Whether the motor complications that are seen with chronic levodopa therapy in patients with PD are actually caused by long-term levodopa therapy or simply reflect the progression of the disease is unknown and widely debated (de Jong et al., 1987; Quinn et al., 1987; Blin et al., 1988; Roos et al., 1990; Caraceni et al., 1991; Cedarbaum et al., 1991). Advanced disease with altered sensitivity of dopamine receptors is a critical factor, but one does not see these motor complications if the patient was never exposed to levodopa and was treated only with the other antiparkinson agents. In untreated, but advanced PD, levodopa-induced dyskinesias occur shortly after levodopa is started (Onofri et al., 1998). In the parkinsonian states of postencephalitic parkinsonism and MPTP-induced parkinsonism there is rapidly severe depletion of nigral neurons (Bernheimer et al., 1973; Davis et al., 1979; Burns et al., 1983; Langston et al., 1984). These patients may develop dyskinesias and fluctuations within weeks to months after starting levodopa (Calne et al., 1969; Sacks et al., 1970; Duvoisin et al., 1972; Sacks, 1974; Langston et al., 1983; Langston and Ballard, 1984; Ballard et al., 1985). But if patients with those diseases had been treated with dopamine agonists instead of levodopa, it is likely that those motor complications would not have occurred.
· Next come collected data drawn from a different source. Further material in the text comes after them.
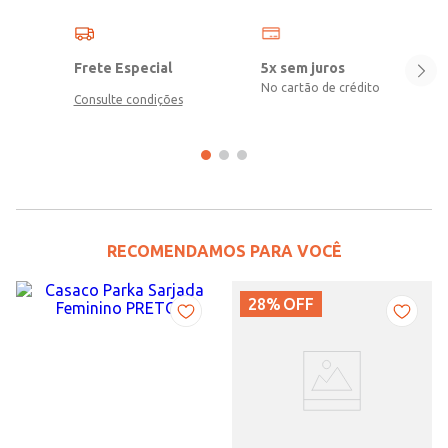
Frete Especial
5x sem juros
No cartão de crédito
Consulte condições
RECOMENDAMOS PARA VOCÊ
28%
OFF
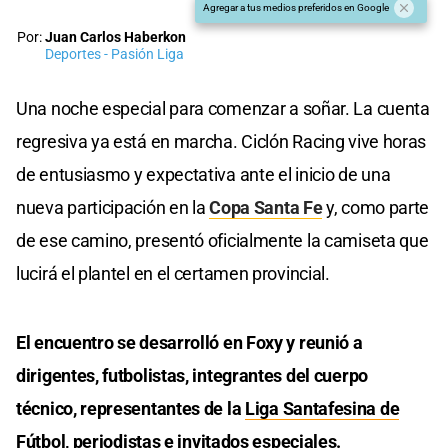
Agregar a tus medios preferidos en Google
Por:
Juan Carlos Haberkon
Deportes - Pasión Liga
Una noche especial para comenzar a soñar. La cuenta
regresiva ya está en marcha. Ciclón Racing vive horas
de entusiasmo y expectativa ante el inicio de una
nueva participación en la
Copa Santa Fe
y, como parte
de ese camino, presentó oficialmente la camiseta que
lucirá el plantel en el certamen provincial.
El encuentro se desarrolló en Foxy y reunió a
dirigentes, futbolistas, integrantes del cuerpo
técnico, representantes de la
Liga Santafesina de
Fútbol
, periodistas e invitados especiales.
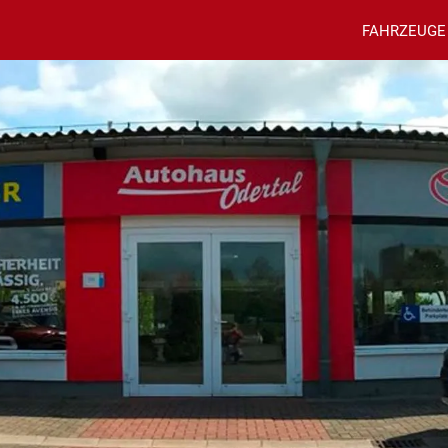
FAHRZEUGE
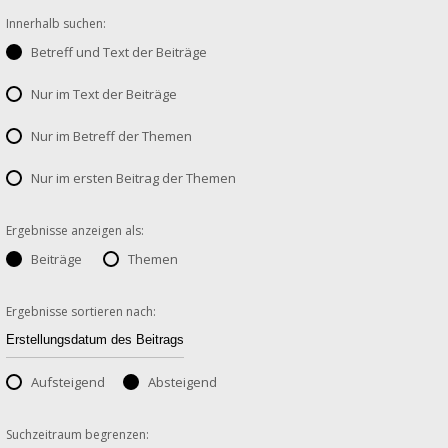
Innerhalb suchen:
Betreff und Text der Beiträge
Nur im Text der Beiträge
Nur im Betreff der Themen
Nur im ersten Beitrag der Themen
Ergebnisse anzeigen als:
Beiträge
Themen
Ergebnisse sortieren nach:
Aufsteigend
Absteigend
Suchzeitraum begrenzen:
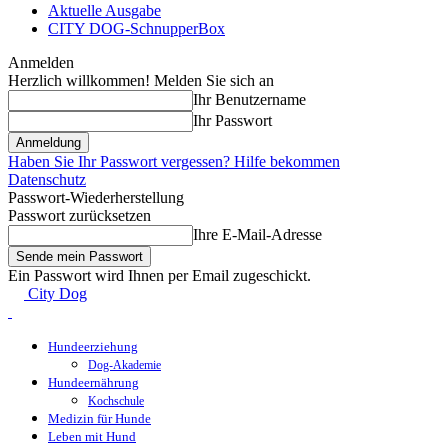
Aktuelle Ausgabe
CITY DOG-SchnupperBox
Anmelden
Herzlich willkommen! Melden Sie sich an
Ihr Benutzername
Ihr Passwort
Haben Sie Ihr Passwort vergessen? Hilfe bekommen
Datenschutz
Passwort-Wiederherstellung
Passwort zurücksetzen
Ihre E-Mail-Adresse
Ein Passwort wird Ihnen per Email zugeschickt.
City Dog
Hundeerziehung
Dog-Akademie
Hundeernährung
Kochschule
Medizin für Hunde
Leben mit Hund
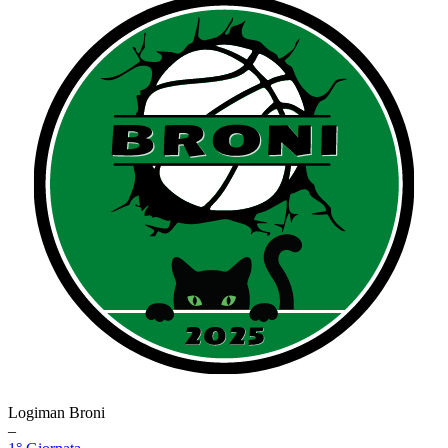
Logiman Broni
–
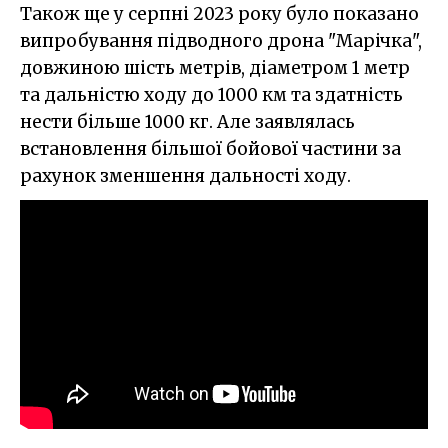
Також ще у серпні 2023 року було показано
випробування підводного дрона "Марічка",
довжиною шість метрів, діаметром 1 метр
та дальністю ходу до 1000 км та здатність
нести більше 1000 кг. Але заявлялась
встановлення більшої бойової частини за
рахунок зменшення дальності ходу.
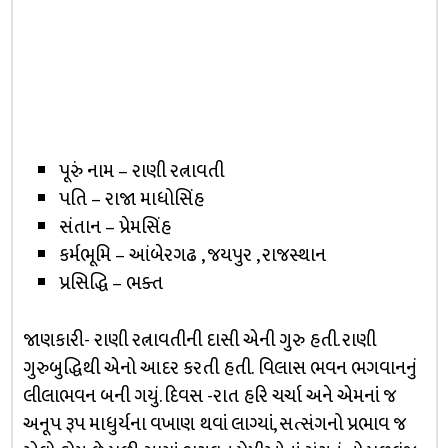
પૂરું નામ – રાણી રત્નાવતી
પતિ – રાજા માધોસિંહ
સંતાન – પ્રેમસિંહ
કર્મભૂમિ – આંબેરગઢ , જયપુર , રાજસ્થાન
પ્રસિદ્ધિ – ભક્ત
જાણકારી- રાણી રત્નાવતીની દાસી એની ગુરુ હતી. રાણી
ગુરુબુદ્ધિથી એનો આદર કરતી હતી. વિલાસ ભવન ભગવાનનું
લીલાભવન બની ગયું. દિવસ -રાત હરિ ચર્ચા અને એમનાં જ
અનૂપ રૂપ માધુર્યના વખાણ થવાં લાગ્યાં, સત્સંગનો પ્રભાવ જ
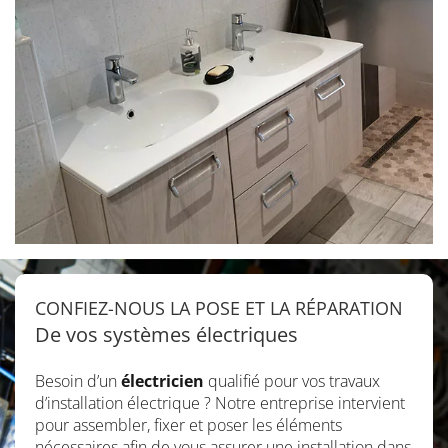
CONFIEZ-NOUS LA POSE ET LA RÉPARATION
De vos systèmes électriques
Besoin d’un
électricien
qualifié pour vos travaux
d’installation électrique ? Notre entreprise intervient
pour assembler, fixer et poser les éléments
nécessaires afin de vous assurer une installation dans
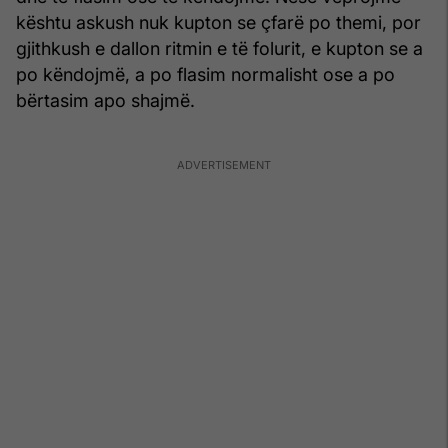
kështu askush nuk kupton se çfarë po themi, por
gjithkush e dallon ritmin e të folurit, e kupton se a
po këndojmë, a po flasim normalisht ose a po
bërtasim apo shajmë.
In deciding the choice of drug therapy, it is important to keep in mind the principles of therapy listed at the beginning of this chapter: individualize therapy to fit the patient and keep the goal in mind of maintaining the patient as independent as possible for as long as possible.

If one chooses to use levodopa in the mild-stage disease, there is evidence to suggest keeping the dose as low as possible (Poewe et al., 1986; Lesser et al., 1979). One strategy is to build the dosage from carbidopa/levodopa 25/100 mg to 50/200 mg three times daily and then add a dopamine agonist if the patient needs more symptomatic relief. (For older patients, stay with levodopa and increase that if more medication is needed – see the next section.)